# The exercise:
Return each line of the records below that contains the string "alphaTex", matching case exactly.

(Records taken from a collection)
'''
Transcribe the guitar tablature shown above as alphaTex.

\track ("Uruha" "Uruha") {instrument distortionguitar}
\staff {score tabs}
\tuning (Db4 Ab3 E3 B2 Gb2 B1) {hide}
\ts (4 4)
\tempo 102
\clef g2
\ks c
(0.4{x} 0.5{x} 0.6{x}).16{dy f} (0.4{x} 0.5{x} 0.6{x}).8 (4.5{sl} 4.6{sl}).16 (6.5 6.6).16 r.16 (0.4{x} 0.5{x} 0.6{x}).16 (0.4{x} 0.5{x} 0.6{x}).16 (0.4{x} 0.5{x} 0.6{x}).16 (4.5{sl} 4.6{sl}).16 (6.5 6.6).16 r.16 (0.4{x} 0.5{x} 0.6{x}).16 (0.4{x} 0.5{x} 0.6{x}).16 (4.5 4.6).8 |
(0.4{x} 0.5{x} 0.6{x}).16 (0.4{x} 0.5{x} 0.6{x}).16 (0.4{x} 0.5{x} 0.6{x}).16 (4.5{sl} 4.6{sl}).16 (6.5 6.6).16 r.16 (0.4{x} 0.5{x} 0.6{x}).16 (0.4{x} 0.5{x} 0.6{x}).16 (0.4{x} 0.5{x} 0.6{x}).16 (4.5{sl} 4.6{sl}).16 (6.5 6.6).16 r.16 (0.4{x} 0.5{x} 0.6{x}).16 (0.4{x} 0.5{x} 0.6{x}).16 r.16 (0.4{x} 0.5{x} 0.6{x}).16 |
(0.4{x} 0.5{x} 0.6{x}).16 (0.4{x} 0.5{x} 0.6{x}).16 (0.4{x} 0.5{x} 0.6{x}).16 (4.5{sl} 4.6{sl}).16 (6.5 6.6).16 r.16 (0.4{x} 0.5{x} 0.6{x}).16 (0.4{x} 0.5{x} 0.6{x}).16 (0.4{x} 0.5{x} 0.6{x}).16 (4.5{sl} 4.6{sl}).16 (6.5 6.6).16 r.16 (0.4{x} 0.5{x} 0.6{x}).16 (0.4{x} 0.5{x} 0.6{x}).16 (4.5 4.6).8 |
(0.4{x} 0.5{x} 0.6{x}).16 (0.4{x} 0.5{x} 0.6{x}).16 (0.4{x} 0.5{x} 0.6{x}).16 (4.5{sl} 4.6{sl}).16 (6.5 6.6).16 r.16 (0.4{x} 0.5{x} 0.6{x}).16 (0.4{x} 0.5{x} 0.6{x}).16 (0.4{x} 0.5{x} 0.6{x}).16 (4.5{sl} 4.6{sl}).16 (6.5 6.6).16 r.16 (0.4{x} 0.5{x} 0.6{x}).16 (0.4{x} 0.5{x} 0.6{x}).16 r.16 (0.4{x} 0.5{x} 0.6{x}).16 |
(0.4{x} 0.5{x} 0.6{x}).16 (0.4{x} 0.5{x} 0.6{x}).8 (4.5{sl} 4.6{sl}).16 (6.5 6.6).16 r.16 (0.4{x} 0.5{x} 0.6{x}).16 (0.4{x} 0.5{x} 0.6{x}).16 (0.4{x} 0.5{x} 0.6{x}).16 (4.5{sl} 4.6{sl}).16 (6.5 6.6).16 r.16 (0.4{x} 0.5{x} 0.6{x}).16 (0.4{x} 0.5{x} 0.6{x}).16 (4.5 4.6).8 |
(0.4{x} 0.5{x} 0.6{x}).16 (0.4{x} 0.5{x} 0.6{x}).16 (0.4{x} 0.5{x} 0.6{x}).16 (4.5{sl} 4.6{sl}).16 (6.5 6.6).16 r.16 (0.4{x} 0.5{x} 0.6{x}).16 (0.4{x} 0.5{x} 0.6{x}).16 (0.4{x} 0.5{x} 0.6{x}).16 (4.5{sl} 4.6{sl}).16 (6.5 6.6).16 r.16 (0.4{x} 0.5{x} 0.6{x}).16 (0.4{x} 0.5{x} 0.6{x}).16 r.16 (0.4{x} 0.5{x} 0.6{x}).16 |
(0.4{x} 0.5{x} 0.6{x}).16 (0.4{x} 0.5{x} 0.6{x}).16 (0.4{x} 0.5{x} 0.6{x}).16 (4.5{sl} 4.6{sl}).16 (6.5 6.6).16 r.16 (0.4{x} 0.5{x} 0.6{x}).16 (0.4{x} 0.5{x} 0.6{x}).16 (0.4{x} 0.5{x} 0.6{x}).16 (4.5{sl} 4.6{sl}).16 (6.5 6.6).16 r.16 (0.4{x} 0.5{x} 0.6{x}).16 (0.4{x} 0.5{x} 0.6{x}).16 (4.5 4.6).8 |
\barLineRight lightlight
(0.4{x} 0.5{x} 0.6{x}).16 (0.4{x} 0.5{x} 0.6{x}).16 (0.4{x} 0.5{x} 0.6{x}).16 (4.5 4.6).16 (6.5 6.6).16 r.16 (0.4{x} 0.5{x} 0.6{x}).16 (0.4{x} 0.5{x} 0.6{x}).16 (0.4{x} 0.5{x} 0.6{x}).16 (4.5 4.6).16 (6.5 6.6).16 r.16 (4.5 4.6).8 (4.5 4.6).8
'''
# Output:
Transcribe the guitar tablature shown above as alphaTex.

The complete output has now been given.